AN OVERVIEW OF INTERPRETED NORTHWEST AFRICAN CRUSTAL FRAGMENTS IN THE NORTHERN APPALACHIAN OROGEN


KUIPER, Yvette, Department of Geology and Geological Engineering, Colorado School of Mines, 1516 Illinois Street, Golden, CO 80401 and BARR, Sandra, Earth and Environmental Science, Acadia University, Wolfville, NS B4P 2R6, Canada

Ganderia, Avalonia and Meguma are terrane assemblages that form the eastern part of the northern Appalachian orogen. They can be distinguished based on combinations of their cover sequences, pre-cover rock types, magmatic, metamorphic and deformational histories, geochemistry, and U-Pb detrital zircon data. Ganderia is generally interpreted as having Amazonian affinity, Avalonia as Amazonian and/or Baltican, and Meguma as NW African, with possible Amazonian influence. Older Proterozoic crustal fragments scattered among these terrane assemblages and in offshore areas have provenance inconsistent with other components of the terrane assemblages.
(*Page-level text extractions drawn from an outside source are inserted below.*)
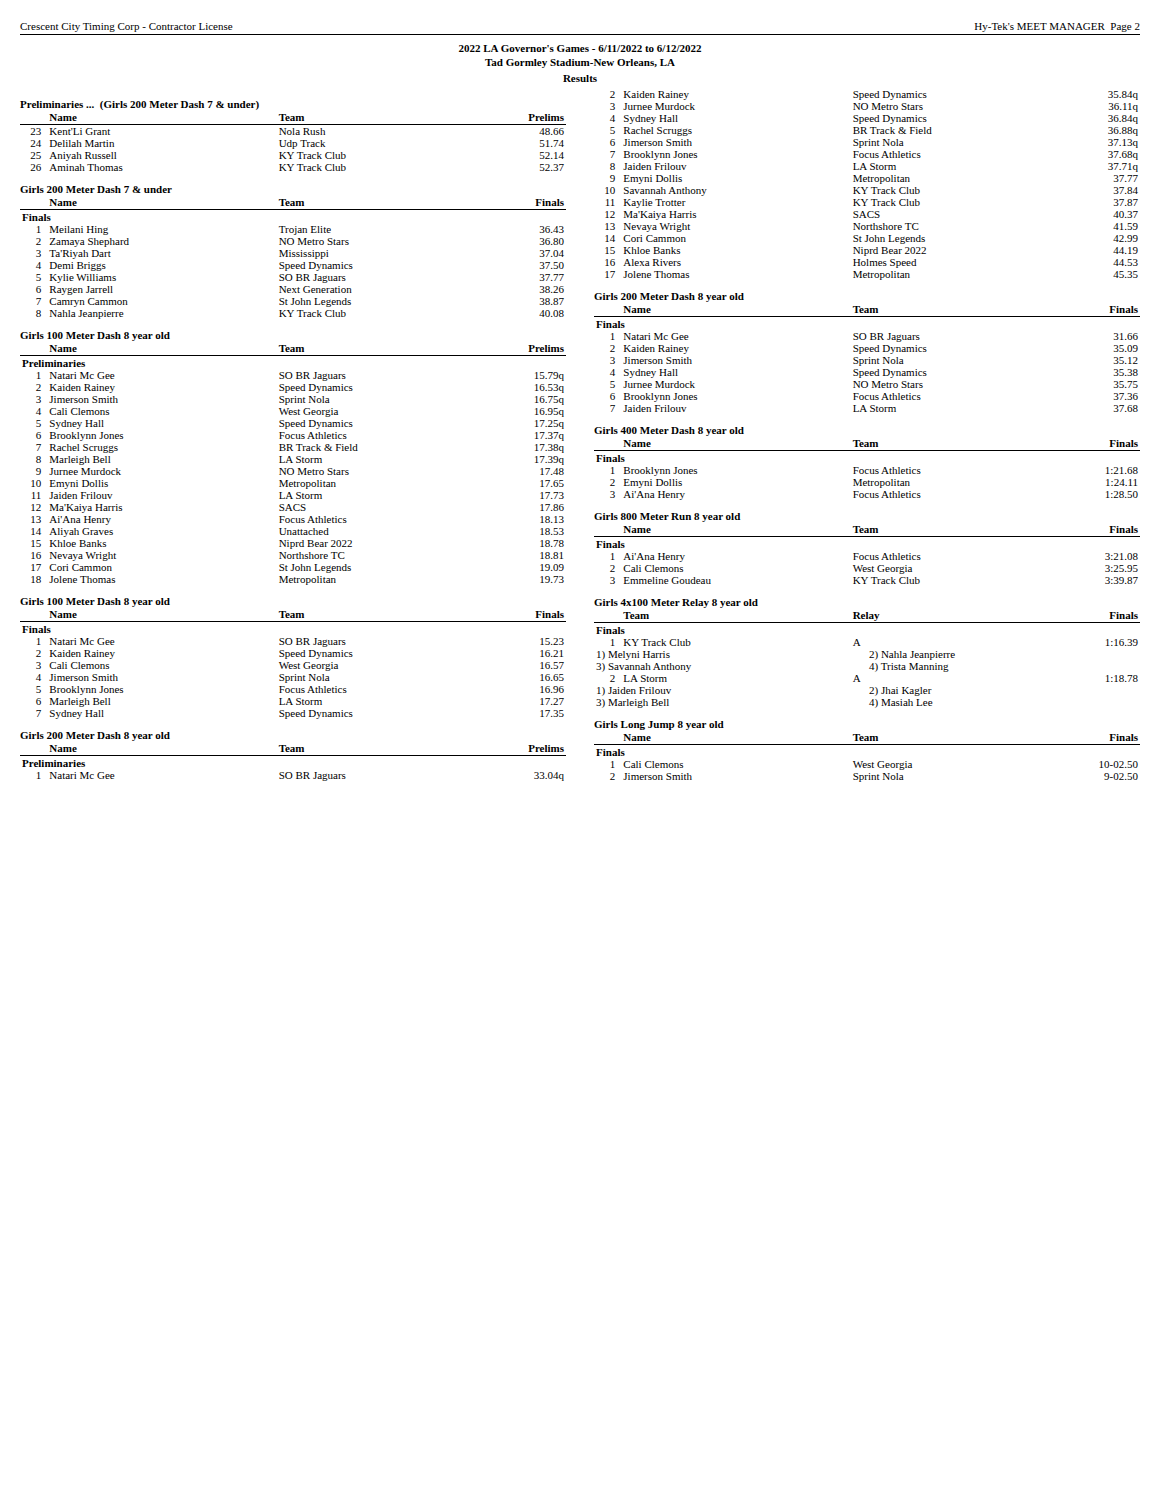Crescent City Timing Corp - Contractor License
Hy-Tek's MEET MANAGER Page 2
2022 LA Governor's Games - 6/11/2022 to 6/12/2022
Tad Gormley Stadium-New Orleans, LA
Results
Preliminaries ... (Girls 200 Meter Dash 7 & under)
| | Name | Team | Prelims |
| --- | --- | --- | --- |
| 23 | Kent'Li Grant | Nola Rush | 48.66 |
| 24 | Delilah Martin | Udp Track | 51.74 |
| 25 | Aniyah Russell | KY Track Club | 52.14 |
| 26 | Aminah Thomas | KY Track Club | 52.37 |
Girls 200 Meter Dash 7 & under
| | Name | Team | Finals |
| --- | --- | --- | --- |
| Finals |
| 1 | Meilani Hing | Trojan Elite | 36.43 |
| 2 | Zamaya Shephard | NO Metro Stars | 36.80 |
| 3 | Ta'Riyah Dart | Mississippi | 37.04 |
| 4 | Demi Briggs | Speed Dynamics | 37.50 |
| 5 | Kylie Williams | SO BR Jaguars | 37.77 |
| 6 | Raygen Jarrell | Next Generation | 38.26 |
| 7 | Camryn Cammon | St John Legends | 38.87 |
| 8 | Nahla Jeanpierre | KY Track Club | 40.08 |
Girls 100 Meter Dash 8 year old
| | Name | Team | Prelims |
| --- | --- | --- | --- |
| Preliminaries |
| 1 | Natari Mc Gee | SO BR Jaguars | 15.79q |
| 2 | Kaiden Rainey | Speed Dynamics | 16.53q |
| 3 | Jimerson Smith | Sprint Nola | 16.75q |
| 4 | Cali Clemons | West Georgia | 16.95q |
| 5 | Sydney Hall | Speed Dynamics | 17.25q |
| 6 | Brooklynn Jones | Focus Athletics | 17.37q |
| 7 | Rachel Scruggs | BR Track & Field | 17.38q |
| 8 | Marleigh Bell | LA Storm | 17.39q |
| 9 | Jurnee Murdock | NO Metro Stars | 17.48 |
| 10 | Emyni Dollis | Metropolitan | 17.65 |
| 11 | Jaiden Frilouv | LA Storm | 17.73 |
| 12 | Ma'Kaiya Harris | SACS | 17.86 |
| 13 | Ai'Ana Henry | Focus Athletics | 18.13 |
| 14 | Aliyah Graves | Unattached | 18.53 |
| 15 | Khloe Banks | Niprd Bear 2022 | 18.78 |
| 16 | Nevaya Wright | Northshore TC | 18.81 |
| 17 | Cori Cammon | St John Legends | 19.09 |
| 18 | Jolene Thomas | Metropolitan | 19.73 |
Girls 100 Meter Dash 8 year old
| | Name | Team | Finals |
| --- | --- | --- | --- |
| Finals |
| 1 | Natari Mc Gee | SO BR Jaguars | 15.23 |
| 2 | Kaiden Rainey | Speed Dynamics | 16.21 |
| 3 | Cali Clemons | West Georgia | 16.57 |
| 4 | Jimerson Smith | Sprint Nola | 16.65 |
| 5 | Brooklynn Jones | Focus Athletics | 16.96 |
| 6 | Marleigh Bell | LA Storm | 17.27 |
| 7 | Sydney Hall | Speed Dynamics | 17.35 |
Girls 200 Meter Dash 8 year old
| | Name | Team | Prelims |
| --- | --- | --- | --- |
| Preliminaries |
| 1 | Natari Mc Gee | SO BR Jaguars | 33.04q |
| 2 | Kaiden Rainey | Speed Dynamics | 35.84q |
| 3 | Jurnee Murdock | NO Metro Stars | 36.11q |
| 4 | Sydney Hall | Speed Dynamics | 36.84q |
| 5 | Rachel Scruggs | BR Track & Field | 36.88q |
| 6 | Jimerson Smith | Sprint Nola | 37.13q |
| 7 | Brooklynn Jones | Focus Athletics | 37.68q |
| 8 | Jaiden Frilouv | LA Storm | 37.71q |
| 9 | Emyni Dollis | Metropolitan | 37.77 |
| 10 | Savannah Anthony | KY Track Club | 37.84 |
| 11 | Kaylie Trotter | KY Track Club | 37.87 |
| 12 | Ma'Kaiya Harris | SACS | 40.37 |
| 13 | Nevaya Wright | Northshore TC | 41.59 |
| 14 | Cori Cammon | St John Legends | 42.99 |
| 15 | Khloe Banks | Niprd Bear 2022 | 44.19 |
| 16 | Alexa Rivers | Holmes Speed | 44.53 |
| 17 | Jolene Thomas | Metropolitan | 45.35 |
Girls 200 Meter Dash 8 year old
| | Name | Team | Finals |
| --- | --- | --- | --- |
| Finals |
| 1 | Natari Mc Gee | SO BR Jaguars | 31.66 |
| 2 | Kaiden Rainey | Speed Dynamics | 35.09 |
| 3 | Jimerson Smith | Sprint Nola | 35.12 |
| 4 | Sydney Hall | Speed Dynamics | 35.38 |
| 5 | Jurnee Murdock | NO Metro Stars | 35.75 |
| 6 | Brooklynn Jones | Focus Athletics | 37.36 |
| 7 | Jaiden Frilouv | LA Storm | 37.68 |
Girls 400 Meter Dash 8 year old
| | Name | Team | Finals |
| --- | --- | --- | --- |
| Finals |
| 1 | Brooklynn Jones | Focus Athletics | 1:21.68 |
| 2 | Emyni Dollis | Metropolitan | 1:24.11 |
| 3 | Ai'Ana Henry | Focus Athletics | 1:28.50 |
Girls 800 Meter Run 8 year old
| | Name | Team | Finals |
| --- | --- | --- | --- |
| Finals |
| 1 | Ai'Ana Henry | Focus Athletics | 3:21.08 |
| 2 | Cali Clemons | West Georgia | 3:25.95 |
| 3 | Emmeline Goudeau | KY Track Club | 3:39.87 |
Girls 4x100 Meter Relay 8 year old
| | Team | Relay | Finals |
| --- | --- | --- | --- |
| Finals |
| 1 | KY Track Club | A | 1:16.39 |
| 1) Melyni Harris | 2) Nahla Jeanpierre |
| 3) Savannah Anthony | 4) Trista Manning |
| 2 | LA Storm | A | 1:18.78 |
| 1) Jaiden Frilouv | 2) Jhai Kagler |
| 3) Marleigh Bell | 4) Masiah Lee |
Girls Long Jump 8 year old
| | Name | Team | Finals |
| --- | --- | --- | --- |
| Finals |
| 1 | Cali Clemons | West Georgia | 10-02.50 |
| 2 | Jimerson Smith | Sprint Nola | 9-02.50 |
Sedimentary rocks with detrital zircon signatures characteristic of the Paleoproterozoic Taghdout Group in the Anti-Atlas of Morocco have been discovered in (1) the COST No. G-1 well of the Georges Bank in offshore Massachusetts, (2) the Hutchins Island quartzite of the otherwise Ganderian Penobscot Bay inlier of coastal Maine, and (3) the Thoroughfare Formation associated with inferred Ganderian rocks of Grand Manan Island in southern New Brunswick. The oldest dated arc-related igneous rocks associated with Avalonia are ~800-730 Ma, in the Mount Ephraim block in the Cobequids Highlands of Nova Scotia. The fault-bounded Burin Group of eastern Newfoundland contains ~760 Ma mafic rocks associated with marble. Rocks interpreted as Avalonia in New Brunswick and Rhode Island include ~770-730 Ma detrital zircon. The ~770-730 Ma rocks and zircon ages may be related to the Pan-African I orogeny recorded in the Anti-Atlas region of Morocco. Other orogenies of that age are not known in West Africa, and arc-related igneous rocks of that age are rare in Baltica and Amazonia. If some of these rocks occur in both Ganderia and Avalonia, they may have mixed Amazonian, NW African and/or Baltican sources. Rocks of the COST No. G-1 well have been interpreted as a fragment that was transferred from NW Africa to North America during the formation and breakup of Pangea, but may alternatively be older components of the Meguma terrane. The distribution of these possible NW African crustal fragments in Ganderia, Avalonia and Meguma is enigmatic, and the timing and mechanisms of their emplacements remain a topic of investigation.